======== INFORMATION SHOWN ========
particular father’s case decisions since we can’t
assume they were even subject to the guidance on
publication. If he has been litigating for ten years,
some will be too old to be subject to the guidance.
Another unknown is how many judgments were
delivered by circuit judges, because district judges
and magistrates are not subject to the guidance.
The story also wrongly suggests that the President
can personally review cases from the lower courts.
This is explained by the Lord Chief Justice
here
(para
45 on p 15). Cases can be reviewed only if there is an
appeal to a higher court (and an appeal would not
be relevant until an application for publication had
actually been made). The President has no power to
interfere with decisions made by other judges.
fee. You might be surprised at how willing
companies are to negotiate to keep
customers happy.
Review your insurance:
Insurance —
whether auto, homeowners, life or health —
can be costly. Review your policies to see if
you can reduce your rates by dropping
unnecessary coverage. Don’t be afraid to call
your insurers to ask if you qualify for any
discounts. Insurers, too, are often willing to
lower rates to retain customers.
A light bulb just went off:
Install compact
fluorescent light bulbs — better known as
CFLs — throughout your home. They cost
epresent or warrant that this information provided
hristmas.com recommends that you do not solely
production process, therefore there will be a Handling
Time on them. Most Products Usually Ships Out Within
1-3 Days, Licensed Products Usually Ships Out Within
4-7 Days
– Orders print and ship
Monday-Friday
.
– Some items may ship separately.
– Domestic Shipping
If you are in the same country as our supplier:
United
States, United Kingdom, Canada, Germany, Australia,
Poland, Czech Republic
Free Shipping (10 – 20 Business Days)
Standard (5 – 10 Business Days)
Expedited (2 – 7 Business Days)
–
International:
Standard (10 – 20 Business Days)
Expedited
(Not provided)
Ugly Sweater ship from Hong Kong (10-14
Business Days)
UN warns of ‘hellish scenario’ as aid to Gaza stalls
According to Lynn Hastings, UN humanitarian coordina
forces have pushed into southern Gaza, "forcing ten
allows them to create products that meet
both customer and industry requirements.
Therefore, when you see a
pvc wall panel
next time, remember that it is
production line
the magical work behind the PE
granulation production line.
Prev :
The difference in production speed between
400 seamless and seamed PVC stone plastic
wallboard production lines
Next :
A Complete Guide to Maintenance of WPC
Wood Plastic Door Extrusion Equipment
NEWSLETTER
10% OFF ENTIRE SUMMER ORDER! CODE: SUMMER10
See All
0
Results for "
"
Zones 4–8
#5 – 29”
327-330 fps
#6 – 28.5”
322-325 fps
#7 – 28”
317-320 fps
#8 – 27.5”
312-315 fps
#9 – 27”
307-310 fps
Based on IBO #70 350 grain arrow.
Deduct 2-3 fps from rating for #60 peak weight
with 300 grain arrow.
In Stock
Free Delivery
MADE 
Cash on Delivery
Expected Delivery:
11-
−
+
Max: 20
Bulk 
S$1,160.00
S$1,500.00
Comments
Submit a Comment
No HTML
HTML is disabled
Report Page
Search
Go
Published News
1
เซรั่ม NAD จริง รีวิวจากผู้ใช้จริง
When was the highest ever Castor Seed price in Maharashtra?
========
**EXERCISE:**
Beginning at the line that contains "312-315 fps", transcribe every line through the end of the material exactly, leaving out all earlier lines.

**TASK ANSWER:**
312-315 fps
#9 – 27”
307-310 fps
Based on IBO #70 350 grain arrow.
Deduct 2-3 fps from rating for #60 peak weight
with 300 grain arrow.
In Stock
Free Delivery
MADE 
Cash on Delivery
Expected Delivery:
11-
−
+
Max: 20
Bulk 
S$1,160.00
S$1,500.00
Comments
Submit a Comment
No HTML
HTML is disabled
Report Page
Search
Go
Published News
1
เซรั่ม NAD จริง รีวิวจากผู้ใช้จริง
When was the highest ever Castor Seed price in Maharashtra?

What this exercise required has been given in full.